Chip,

Insightful post, thanks. One thing that caught my eye is exporting to a 
staging server calling 'svn checkout', shouldn't you 'svn export' that 
instead? Checking out files also exports a flurry of .svn folders for 
local version tracking, but exporting gives you a clean directory 
structure. Perhaps that's what the 'checkout release' does? I haven't 
seen or played with that feature.

-nathan strutz
http://www.dopefly.com/

Chip temm wrote:

>Hi Russ,
>
>   >Does Homesite+/CFStudio have any CVS support (especially for subversion?).
>   >We're planning to move to SVN from developing from ftp, but wondering how 
> to
>   >set the whole thing up. 
>
>Bunch of ways to do this with Homesite.  The easiest I know of is to use 
>TortoiseSVN.  From Homesite, all of the Tortoise right-click menus will be 
>available in the directory browsing pane (but NOT in the file browser below 
>it).  When you change a file and want to update your server version, right 
>click its parent directory and COMMIT.  Simple.  If you want to use Homesite's 
>Project-thingy with its source control integration, you will have to install 
>something like Jalinidi Igloo which emulates SourceSafe's API (called SCC).  
>Hasn't been worth it for me. SO, that's the client side....
>
>   >We have a development server, where all the changes are made and tested by
>   >editing the files directly through ftp and testing them through the web
>   >browser.  When they're ready, we ftp them over to the production server and
>   >use Araxis Merge to compare the changes with the old files and merge them
>   >(just for safety, and also certain files only get parts of them deployed,
>   >such as the cfc files which contain all the DAO logic). 
>   >How can we make this type of set up work with SVN?  I mean if we retrieve a
>   >file from CVS through Homesite+ or CFEClipse, how do we save the file to 
> the
>   >dev server so that we can test it, and then when we're done, how do we
>   >deploy the changes to production?   Is this even possible? 
>   >Russ
>The environment
>Here's the thing: you need to think about source control a bit differently 
>than you thought about the FTP method you setup.  Ideally, you would have a 
>souce control server, a staging server (you call that dev server above), a 
>production server and your local development machine. 
>
>Developing
>You develop on a local standalone CF server- you should be able to test 
>anything here (except load) that you can test on your staging server. When you 
>are happy with a certain file (or directory), you commit it to your SVN 
>repository.  On the SVN machine there is no web server, cf server, whatever- 
>it is just a place to keep track of your changes and make sure that if 
>everything else blows up you keep your job.

=====

▶ **REQUIRED ACTIONS**
**1)** From the Subversion email thread, write out the passage that opens with the words containing "Insightful post, thanks." and closes with "with that feature.".
**2)** Answer these questions from the Subversion email thread:
(a) Which command does the reply suggest using instead of 'svn checkout' for the staging server?
(b) Which tool is named as the easiest way to use source control from Homesite?
(c) In which part of Homesite are the Tortoise right-click menus available?
**3)** Continue the Subversion email thread from the point where it stops.

[Dataset records]
=====

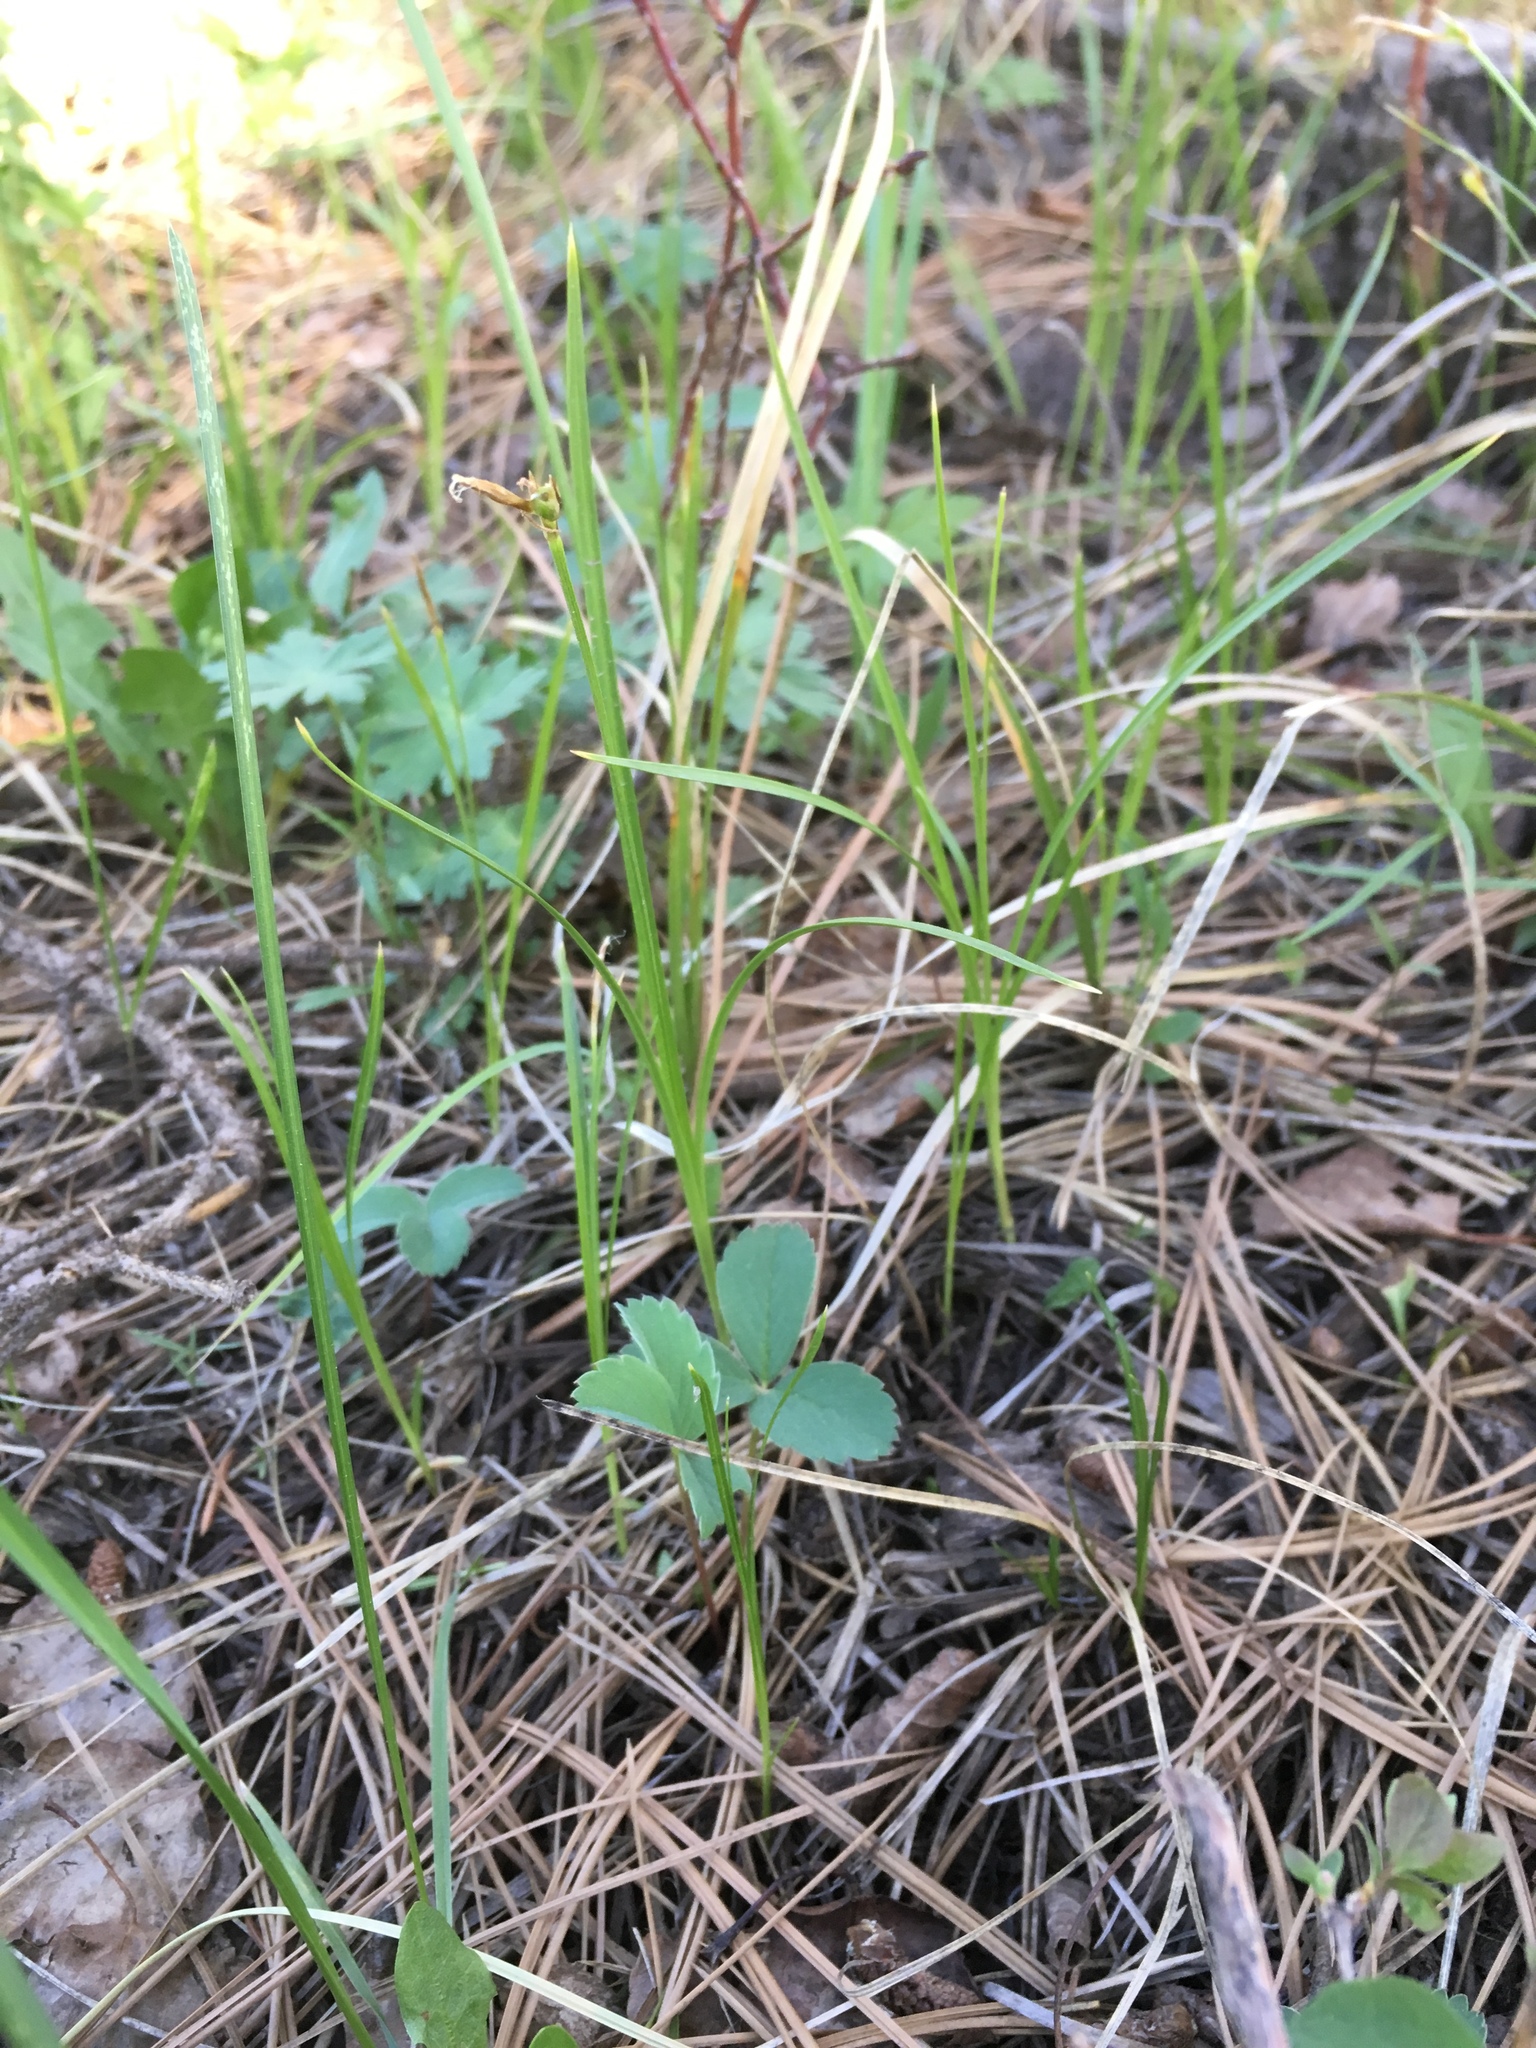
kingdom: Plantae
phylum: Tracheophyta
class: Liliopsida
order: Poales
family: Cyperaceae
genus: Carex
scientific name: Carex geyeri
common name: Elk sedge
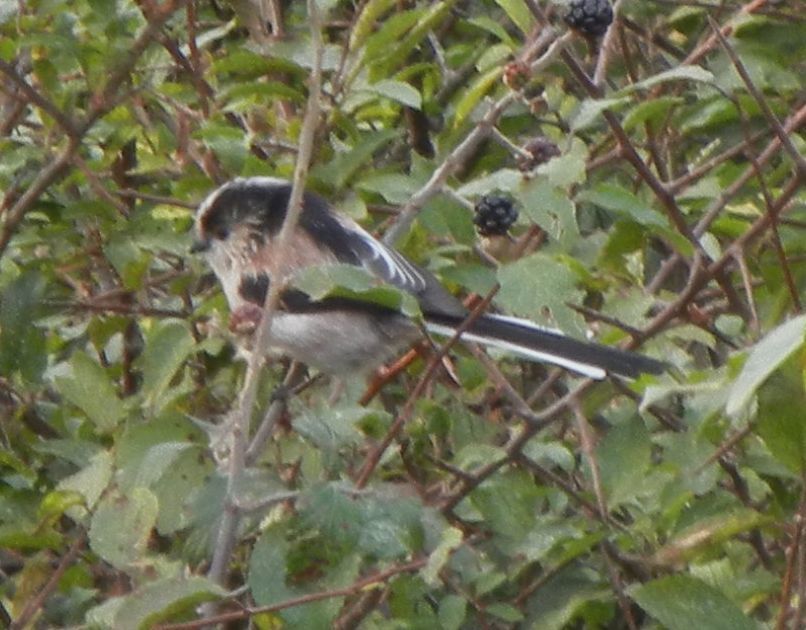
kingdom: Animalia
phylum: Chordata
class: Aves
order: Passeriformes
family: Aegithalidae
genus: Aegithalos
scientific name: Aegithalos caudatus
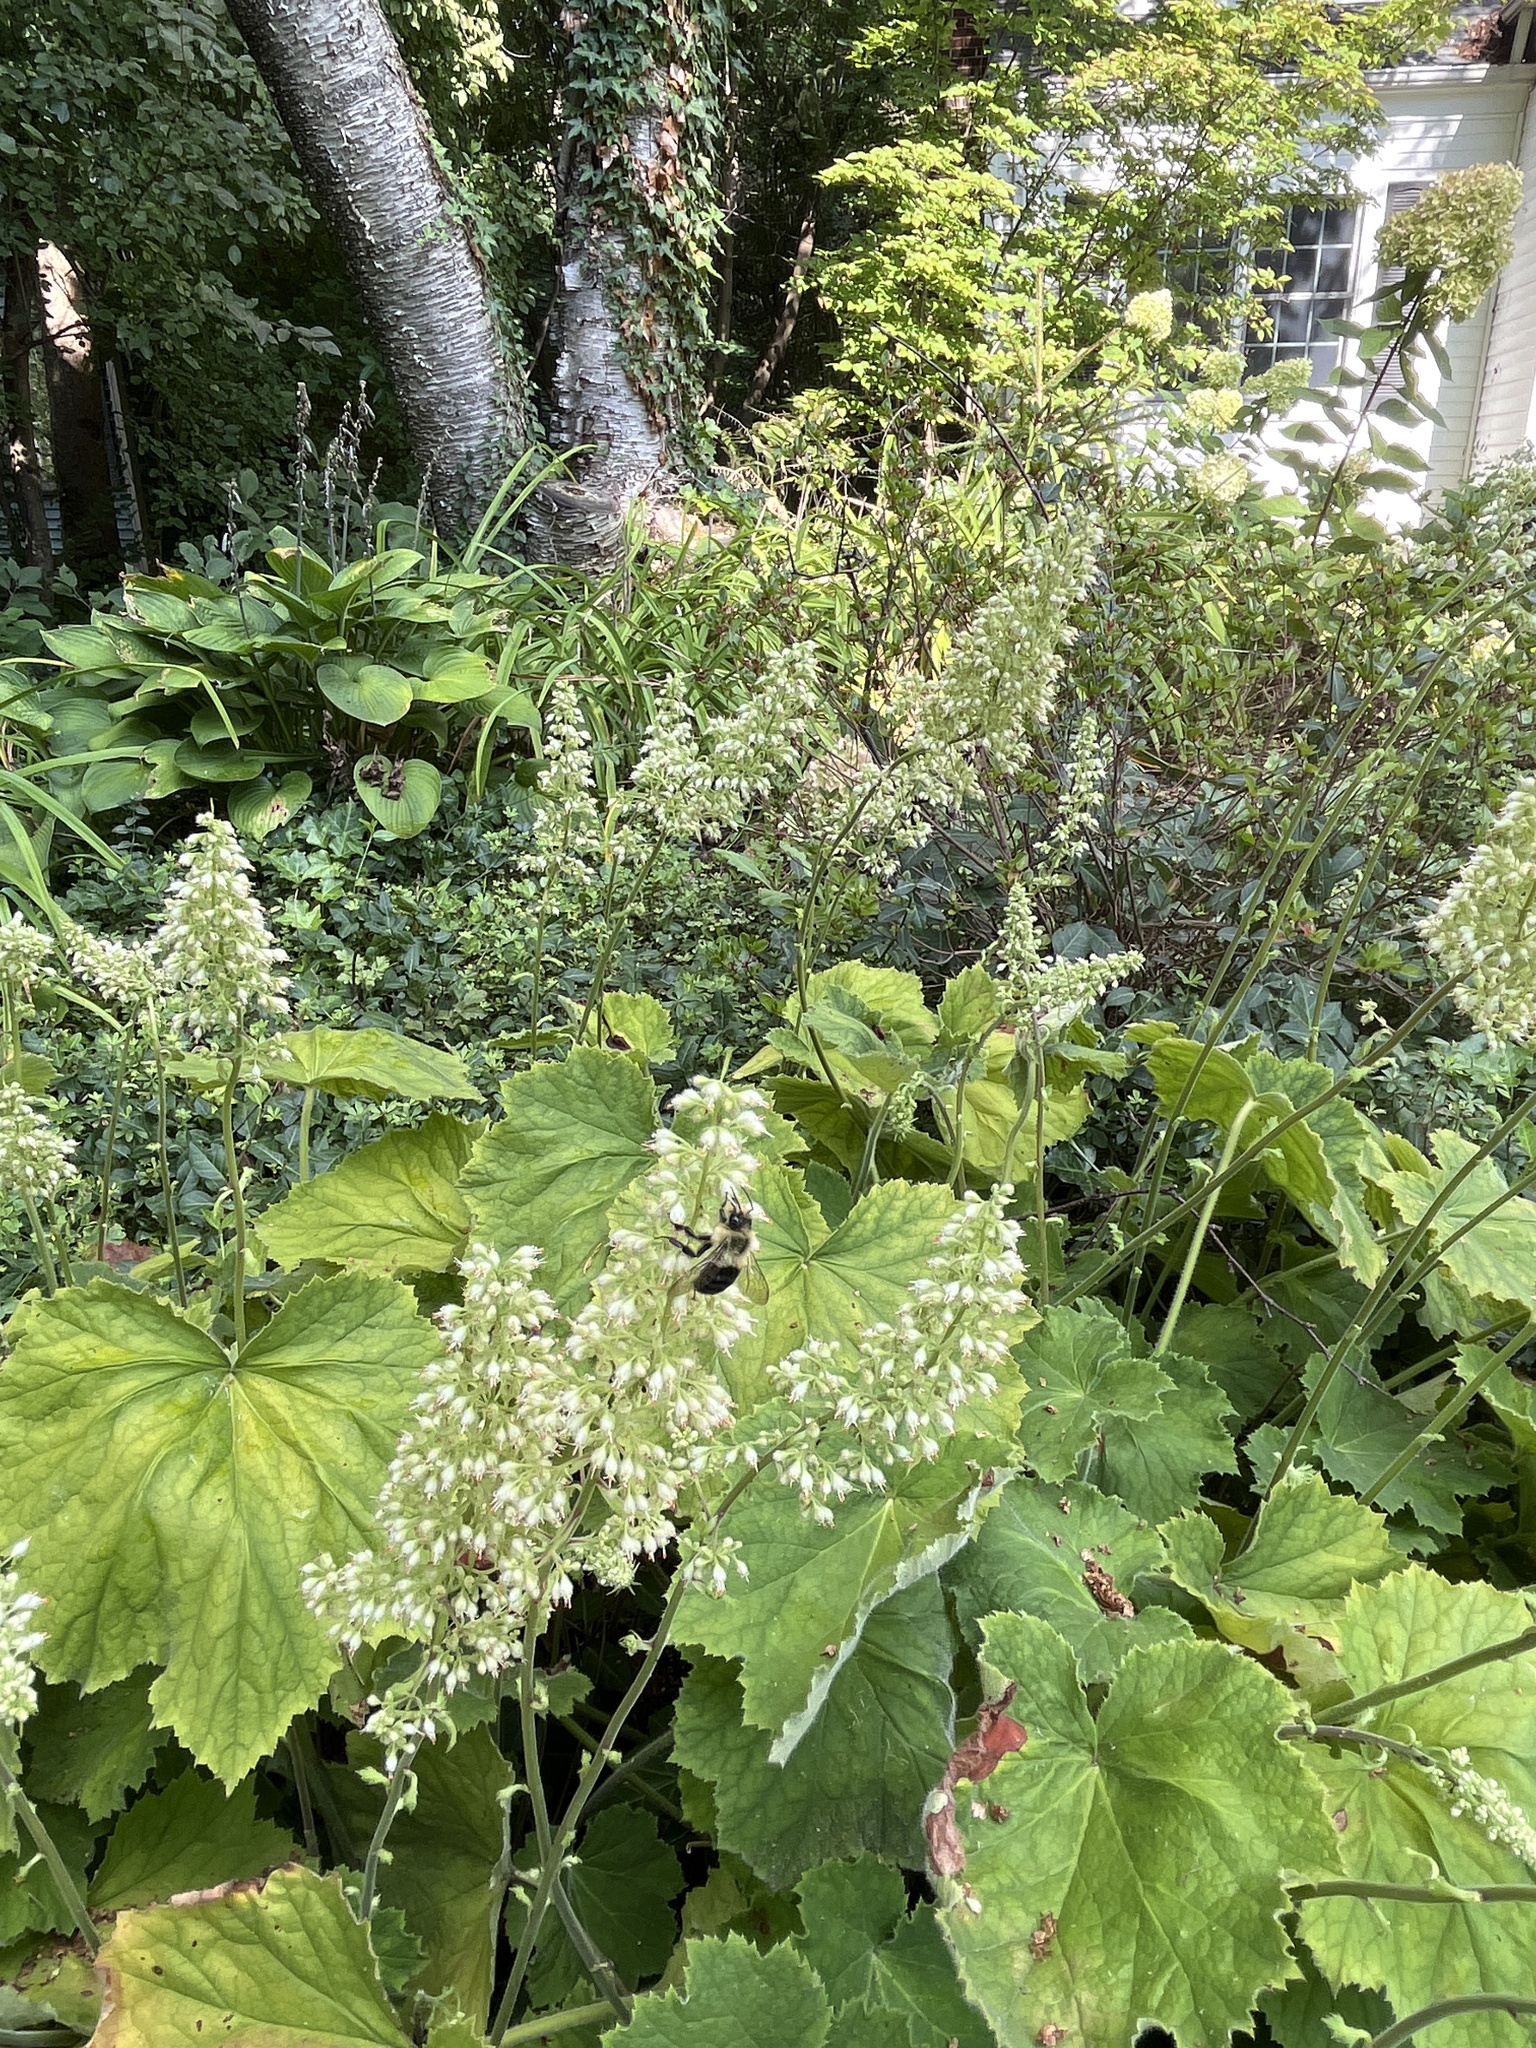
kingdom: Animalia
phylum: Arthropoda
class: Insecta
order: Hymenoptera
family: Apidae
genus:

=====

▶ **TASK-BY-TASK ANSWERS**
**1)**
Insightful post, thanks. One thing that caught my eye is exporting to a 
staging server calling 'svn checkout', shouldn't you 'svn export' that 
instead? Checking out files also exports a flurry of .svn folders for 
local version tracking, but exporting gives you a clean directory 
structure. Perhaps that's what the 'checkout release' does? I haven't 
seen or played with that feature.

**2)**
(a) 'svn export'
(b) TortoiseSVN
(c) The directory browsing pane

**3)**
>
>Deploying to staging
>When you want to deploy the code to staging (to demo for a client, beta test, 
>whatever) you go to the staging box and use tortoise (or a shell script call 
>to cvsnt) to UPDATE (or if this is the first deployment CHECKOUT) the code 
>from the SVN box.  If you are strict, you will include in  your staging 
>deployment process a step to encrypt your CF code.  This keeps you honest and 
>doesn't allow you to make code changes on staging (from where you would likely 
>forget to commit them).  In fact, you should really do a CHECKOUT RELEASE 
>(this is TortoiseCVS terminology- may be different on SVN) which ensures that 
>your fresh files are not COMMITable from their new home.
>
>Deploying to production
>Same as deploying to staging.  You don't move a thing from staging.  You don't 
>have to.  All of your changes are in SVN right?  If your deployment to staging 
>worked and all other environment variables are the same, your deployment to 
>production will be as simple as pie.
>
>Using CF Enterprise to help
>You could alternately create a CAR on Staging when you are ready to deploy and 
>push that to Production.  This is an additional insurance that the deployment 
>is a success as the CAR wraps up all the CF server settings nicely for you: 
>when you restore the CAR on the target, CF is setup exactly as it was on the 
>source server.
>
>Saving money
>If you don't have an extra server for the source control, no prob.  Use your 
>staging box- but do NOT put your SVN repository in the webroot.  The key is to 
>keep source control separate from the normal running location of your apps.
>
>Scripting it all
>You could setup all of this to run as batch files in windows or linux.  The 
>staging process could be scheduled.  You could trigger the running of the 
>staging deployment by calling a CF page with a CFExecute that runs the batch 
>file.  If you are extra crafty you might use a nifty new CF Gateway to watch 
>for some file system chage or listen for a ping from somewhere to tell it to 
>run and get the latest release....
>
>You're on the right path- it is less complicated than it sounds!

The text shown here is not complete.